Friday, July 20, 2012

Rousseau's Legislator

[ Originally written on May 27, 2007 ]
   
 
After reading again Edmund Burke's Reflections on the Revolution in France (1790), it seemed to make sense to read again his great foe, Jean Jacques Rousseau, specifically Rousseau's The Social Contract (1762).  It has been more than 40 years since I first read Rousseau's work.  Out of the many paragraphs in that work which are worthy of comment, the following (taken from G.D.H. Dole's translation) particularly attracted my attention: 
 
" Wise men, if they try to speak their language to the common herd instead of its own, cannot possibly make themselves understood. There are a thousand kinds of ideas which it is impossible to translate into popular language. Conceptions that are too general and objects that are too remote are equally out of its range: each individual, having no taste for any other plan of government than that which suits his particular interest, finds it difficult to realise the advantages he might hope to draw from the continual privations good laws impose. For a young people to be able to relish sound principles of political theory and follow the fundamental rules of statecraft, the effect would have to become the cause; the social spirit, which should be created by these institutions, would have to preside over their very foundation; and men would have to be before law what they should become by means of law.

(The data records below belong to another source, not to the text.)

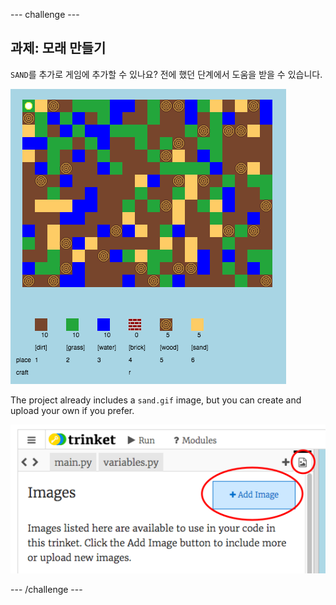 \--- challenge \---

## 과제: 모래 만들기

`SAND`를 추가로 게임에 추가할 수 있나요? 전에 했던 단계에서 도움을 받을 수 있습니다.

![스크린샷](images/craft-sand.png)

The project already includes a `sand.gif` image, but you can create and upload your own if you prefer.

![스크린샷](images/craft-upload.png)

\--- /challenge \---
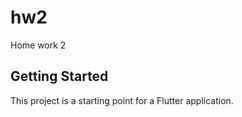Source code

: # hw2

Home work 2

## Getting Started

This project is a starting point for a Flutter application.
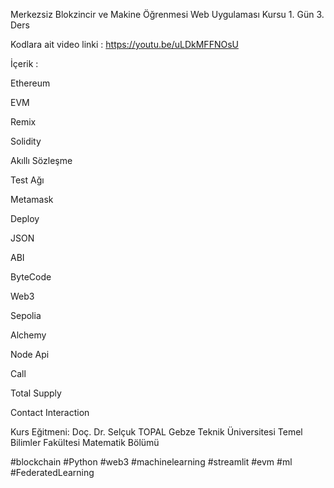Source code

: Merkezsiz Blokzincir ve Makine Öğrenmesi Web Uygulaması Kursu 1. Gün 3. Ders 

Kodlara ait video linki : https://youtu.be/uLDkMFFNOsU

İçerik :

Ethereum

EVM 

Remix

Solidity

Akıllı Sözleşme

Test Ağı 

Metamask

Deploy

JSON

ABI

ByteCode

Web3

Sepolia

Alchemy

Node Api

Call

Total Supply

Contact Interaction


Kurs Eğitmeni: Doç. Dr. Selçuk TOPAL
Gebze Teknik Üniversitesi
Temel Bilimler Fakültesi 
Matematik Bölümü

#blockchain #Python #web3 #machinelearning #streamlit #evm #ml #FederatedLearning
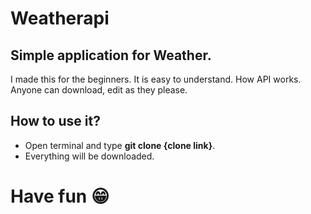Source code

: # Weatherapi
## Simple application for Weather.
I made this for the beginners. It is easy to understand. How API works. Anyone can download, edit as they please.

## How to use it?
* Open terminal and type **git clone {clone link}**.
* Everything will be downloaded.

# Have fun :grin:
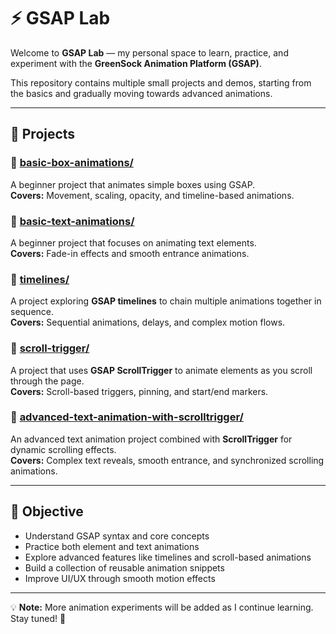 # ⚡ GSAP Lab

Welcome to **GSAP Lab** — my personal space to learn, practice, and experiment with the **GreenSock Animation Platform (GSAP)**.

This repository contains multiple small projects and demos, starting from the basics and gradually moving towards advanced animations.

--- 

## 📁 Projects

### 🔹 [basic-box-animations/](./basic-box-animations/)
A beginner project that animates simple boxes using GSAP.  
**Covers:** Movement, scaling, opacity, and timeline-based animations.

### 🔹 [basic-text-animations/](./basic-text-animations/)
A beginner project that focuses on animating text elements.  
**Covers:** Fade-in effects and smooth entrance animations.

### 🔹 [timelines/](./timelines/)
A project exploring **GSAP timelines** to chain multiple animations together in sequence.  
**Covers:** Sequential animations, delays, and complex motion flows.

### 🔹 [scroll-trigger/](./scroll-trigger/)
A project that uses **GSAP ScrollTrigger** to animate elements as you scroll through the page.  
**Covers:** Scroll-based triggers, pinning, and start/end markers.

### 🔹 [advanced-text-animation-with-scrolltrigger/](./advanced-text-animation-with-scrolltrigger/)
An advanced text animation project combined with **ScrollTrigger** for dynamic scrolling effects.  
**Covers:** Complex text reveals, smooth entrance, and synchronized scrolling animations.

---

## 🎯 Objective

- Understand GSAP syntax and core concepts  
- Practice both element and text animations  
- Explore advanced features like timelines and scroll-based animations  
- Build a collection of reusable animation snippets  
- Improve UI/UX through smooth motion effects

---

💡 **Note:** More animation experiments will be added as I continue learning. Stay tuned! 🚀

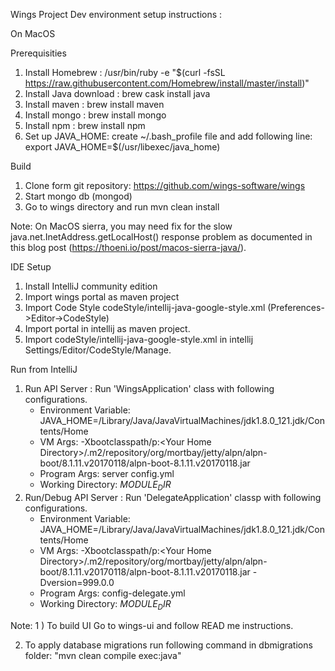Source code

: Wings Project Dev environment setup instructions :

On MacOS

Prerequisities

1. Install Homebrew :
/usr/bin/ruby -e "$(curl -fsSL https://raw.githubusercontent.com/Homebrew/install/master/install)"
2. Install Java download : brew cask install java
3. Install maven : brew install maven
4. Install mongo : brew install mongo
5. Install npm : brew install npm
6. Set up JAVA_HOME: create ~/.bash_profile file and add following line:
    export JAVA_HOME=$(/usr/libexec/java_home)

Build

1) Clone form git repository:  https://github.com/wings-software/wings
2) Start mongo db (mongod)
3) Go to wings directory and run mvn clean install

Note: On MacOS sierra, you may need fix for the slow java.net.InetAddress.getLocalHost() response problem as documented in this blog post (https://thoeni.io/post/macos-sierra-java/).

IDE Setup

1) Install IntelliJ community edition
2) Import wings portal as maven project
3) Import Code Style codeStyle/intellij-java-google-style.xml (Preferences->Editor->CodeStyle)
4) Import portal in intellij as maven project.
5) Import codeStyle/intellij-java-google-style.xml in intellij Settings/Editor/CodeStyle/Manage.

Run from IntelliJ
1) Run  API Server : Run 'WingsApplication' class  with following configurations.
    * Environment Variable: JAVA_HOME=/Library/Java/JavaVirtualMachines/jdk1.8.0_121.jdk/Contents/Home
    * VM Args: -Xbootclasspath/p:&lt;Your Home Directory&gt;/.m2/repository/org/mortbay/jetty/alpn/alpn-boot/8.1.11.v20170118/alpn-boot-8.1.11.v20170118.jar
    * Program Args: server config.yml
    * Working Directory: $MODULE_DIR$
2) Run/Debug API Server : Run 'DelegateApplication' classp  with following configurations.
    * Environment Variable: JAVA_HOME=/Library/Java/JavaVirtualMachines/jdk1.8.0_121.jdk/Contents/Home
    * VM Args: -Xbootclasspath/p:&lt;Your Home Directory&gt;/.m2/repository/org/mortbay/jetty/alpn/alpn-boot/8.1.11.v20170118/alpn-boot-8.1.11.v20170118.jar -Dversion=999.0.0
    * Program Args: config-delegate.yml
    * Working Directory: $MODULE_DIR$

Note:
1 ) To build UI Go to wings-ui and follow READ me instructions.

2) To apply database migrations run following command in dbmigrations folder:
    "mvn clean compile exec:java"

The legislator therefore, being unable to appeal to either force or reason, must have recourse to an authority of a different order, capable of constraining without violence and persuading without convincing.
 
" This is what has, in all ages, compelled the fathers of nations to have recourse to divine intervention and credit the gods with their own wisdom, in order that the peoples, submitting to the laws of the State as to those of nature, and recognising the same power in the formation of the city as in that of man, might obey freely, and bear with docility the yoke of the public happiness.
 
" This sublime reason, far above the range of the common herd, is that whose decisions the legislator puts into the mouth of the immortals, in order to constrain by divine authority those whom human prudence could not move.
 
" But it is not anybody who can make the gods speak, or get himself believed when he proclaims himself their interpreter. The great soul of the legislator is the only miracle that can prove his mission. Any man may grave tablets of stone, or buy an oracle, or feign secret intercourse with some divinity, or train a bird to whisper in his ear, or find other vulgar ways of imposing on the people. He whose knowledge goes no further may perhaps gather round him a band of fools; but he will never found an empire, and his extravagances will quickly perish with him. Idle tricks form a passing tie; only wisdom can make it lasting. The Judaic law, which still subsists, and that of the child of Ishmael, which, for ten centuries, has ruled half the world, still proclaim the great men who laid them down; and, while the pride of philosophy or the blind spirit of faction sees in them no more than lucky impostures, the true political theorist admires, in the institutions they set up, the great and powerful genius which presides over things made to endure. "
 
What is intriguing about this passage is Rousseau's deprecating judgement of "the common herd."  Here he sounds, resonates, almost like Nietzsche, though, as an egalitarian, it is always supposed that Rousseau is the antipodes to Nietzsche.  One must suspect that Rousseau cannot be an egalitarian in any comprehensive sense. Still more questionable seems to be any idea that he sees unalloyed good in natural man; i.e., man before he encounters a lawgiver.  If Rousseau was not truly a believer in egalitarianism in the widest sense and not a believer in the inherent goodness of man, then he was obviously something other than his popular image,  the image lauded by his followers and execrated by his opponents (such as Irving Babbitt).
 
More intriguing still is Rousseau's concept of the legislator, the primal lawgiver,  who is obviously someone like Lycurgus or Moses or Muhammad, not an elective official serving in a parliament.  There is also the suggestion that the legislator, the primal lawgiver, begins with a conscious deception, an imposture, albeit a successful one.  There is something Machiavellian in this, Nietzschean even.  Rousseau's lawgiver is a figure of or approaching the magnitude of Carlyle's Hero if not Nietzsche's Uebermensch.  Perhaps Rousseau in his works is not always and everywhere the Rousseau of the popular image.  As Marx said, late in life, speaking of those among his followers who made use of his method in a hasty and slipshod manner, "I am not a Marxist."